Было это дней десять тому назад.
В баню, что на улице Гастелло, Евграфа Акимовича вызвали во второй половине дня.
Поначалу старший следователь не мог понять, почему из-за тела, обнаруженного в сауне, звонят ему в прокуратуру, если занимается такими вещами район.
— Ну и что? Ну нашли труп, — принялся было отбрехиваться Евграф Акимович. — Ну в бане, в сауне! Стало человеку с сердцем плохо — вот и помер в одночасье, бедолага. Мало что ли таких случаев?!
— Да нет, — дежурный ему. — Покойник-то вроде к вам имеет отношение. Записочку на теле нашли: «Акимыч! Так будет со всеми твоими птичками!»
— Ах ты… — в сердцах выругался старший следователь. — Сейчас выезжаю.
Одеваясь, Евграф Акимович чертыхался на чем свет стоит. Да и то! Убитый числился у него под кличкой Ласточка, и Акимыч считал его ценным агентом. Вот уже восемь месяцев сидел он в свите «Михалыча», одного из заправил крупной банды, не самого, правда, крутого, но все же… И вот такая непруха…
Глава третья
Отделение было закрыто «по техническим причинам». Эксперты свою работу уже сделали. К приезду Евграфа Акимовича милицейская бригада уже составила первый рапорт, из которого следовало, что гражданин Шалыгин Валентин Павлович был убит путем удушения простыней, свернутой жгутом.
Евграф Акимович пожелал осмотреть место происшествия. Его сопровождал молодой следователь райотдела Таратайкин — второй год после юрфака, но, как утверждало начальство, «весьма перспективный».
— Вот, товарищ старший следователь, тело обнаружил банщик Анатолий Возжухин, он здесь уже двадцать два года бессменно работает. — «Небось хлебное местечко», — мельком подумал Евграф Акимович. — Убитый лежал плашмя на верхней полке.
— А почему никто раньше его не обнаружил?
— Здесь две кабинки, — охотно пояснил Таратайкин, — когда нет особо важных гостей, открыты обе. В этот раз было трое из «деловых». Для них у банщика ключик есть. Когда они парятся, никто войти не может.
Шалыгин, очевидно, присоединился к ним уже в мыльной, поскольку банщик утверждает, что почетные гости пришли втроем, заплатили три тарифа, взяли простыней шесть штук, шесть веников новеньких, не пользованных: три березовых и три дубовых, пузырек эвкалиптовой настойки и отправились париться.

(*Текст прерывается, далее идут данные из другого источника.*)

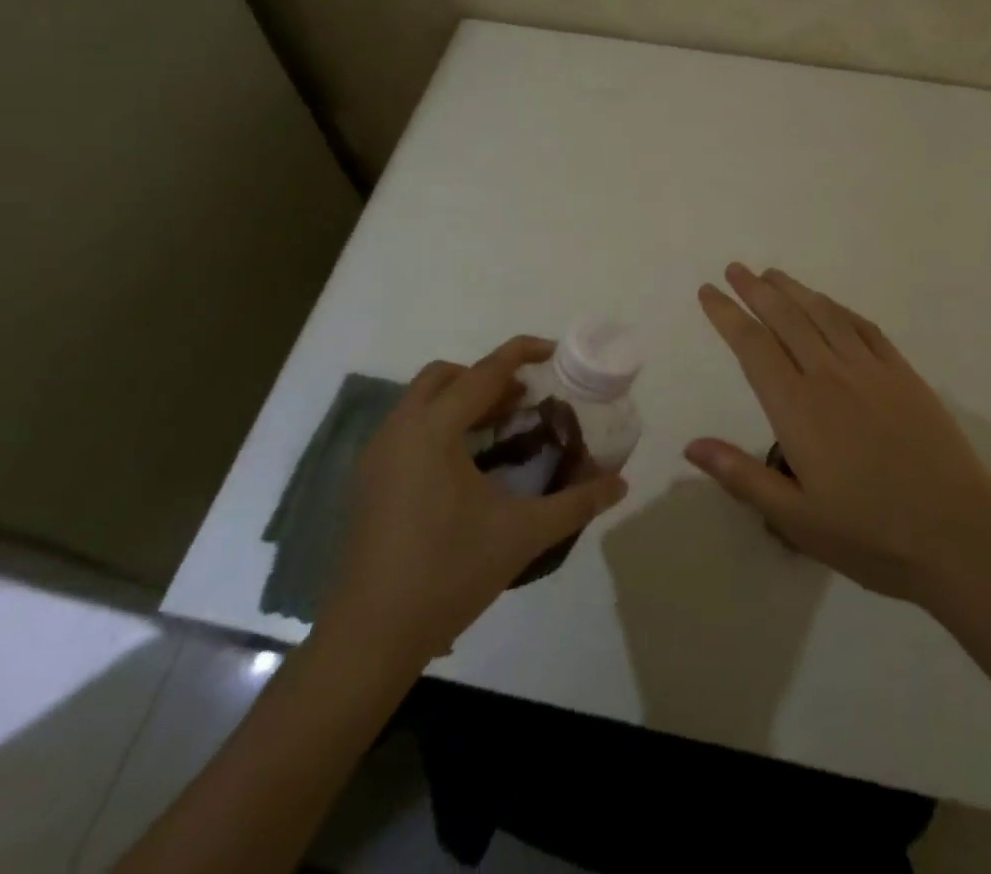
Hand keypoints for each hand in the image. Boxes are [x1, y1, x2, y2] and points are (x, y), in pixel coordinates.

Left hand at [316, 336, 627, 670]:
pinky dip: (441, 425)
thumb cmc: (448, 574)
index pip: (484, 372)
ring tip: (502, 428)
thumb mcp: (522, 534)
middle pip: (446, 376)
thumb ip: (576, 503)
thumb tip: (621, 483)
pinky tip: (467, 465)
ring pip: (423, 401)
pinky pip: (408, 428)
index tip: (554, 352)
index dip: (521, 353)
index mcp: (433, 430)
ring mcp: (377, 455)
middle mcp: (399, 429)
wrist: (370, 638)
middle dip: (487, 377)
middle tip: (524, 400)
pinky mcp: (369, 481)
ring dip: (463, 401)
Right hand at [688, 265, 990, 605]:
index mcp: (798, 409)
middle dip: (756, 290)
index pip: (753, 347)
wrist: (959, 535)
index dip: (727, 315)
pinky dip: (839, 309)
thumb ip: (742, 477)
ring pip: (824, 315)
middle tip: (734, 269)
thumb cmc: (870, 535)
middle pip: (786, 319)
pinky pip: (864, 328)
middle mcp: (830, 376)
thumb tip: (690, 445)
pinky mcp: (903, 374)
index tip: (708, 292)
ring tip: (773, 274)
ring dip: (795, 290)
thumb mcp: (796, 520)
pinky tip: (829, 305)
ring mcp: (871, 371)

Отдыхать вышли все вместе, втроем. Обмотавшись простынями, заглянули в бар, где выпили бутылку армянского коньяка, закусили бананами. «Вот сволочи», — почему-то не одобрил Евграф Акимович. Снова ушли париться. Затем оделись и вышли. Все так же втроем. Шалыгина никто с ними не видел. И кабинку тоже долго еще, с час, Возжухин не открывал, поскольку народу было мало — баня нынче дорогая, — а уж потом, часам к двум, когда стали появляться любители и завсегдатаи, открыл, заглянул для формальности — проверить, все ли в порядке, — и обнаружил труп.
— Что курили? — спросил Евграф Акимович.
Следователь смешался, потом сказал:
— Окурков в бане не было никаких. Бармен все пепельницы очистил.
— Места, где сидели, осмотрели?
— Так точно. На одном кресле между сиденьем и спинкой нашли расческу импортную с зеркальцем. Но после них здесь уже были другие посетители. Так что, чья она, пока не ясно.
— А что с одеждой Шалыгина?
— Ничего интересного. Разве что в бумажнике однодолларовая бумажка, откатанная на ксероксе одной стороной, на обороте которой надпись: «Не забудь отца радного».
— Банщик их давно знает?
— Говорит, были раза два с большой компанией, лиц не помнит, имен не знает. Одного дружки окликали вроде Магометом, а может, Махмудом, но авторитетов в той компании как будто не было, поскольку Возжухин пару раз Михалыча видел, когда ребята на всю ночь «люкс» арендовали, а Возжухина в помощь банщикам призывали, чтобы, значит, сервис был на высоте. На двоих парильщиков по банщику. А было их всего шестеро да шесть девок.
— Ладно! Все подробно напишешь и мне пришлешь. Да не забудь словесные портреты всех троих. Опять же свидетелей желательно отыскать. Кто-нибудь из завсегдатаев в этот раз мылся?
— Спрашивал, — безнадежно махнул рукой Таратайкин. — Были, говорит, шапочные знакомые. Парочка. Один — летчик бывший, ныне «кадровый» алкаш, где живет, не знает, а звать Аркашей. Второй, Мишаня, вроде слесарит где-то, место жительства опять же неизвестно.
— Ну ищите, действуйте. Хотя… — И Евграф Акимович, махнув рукой, пошел к выходу.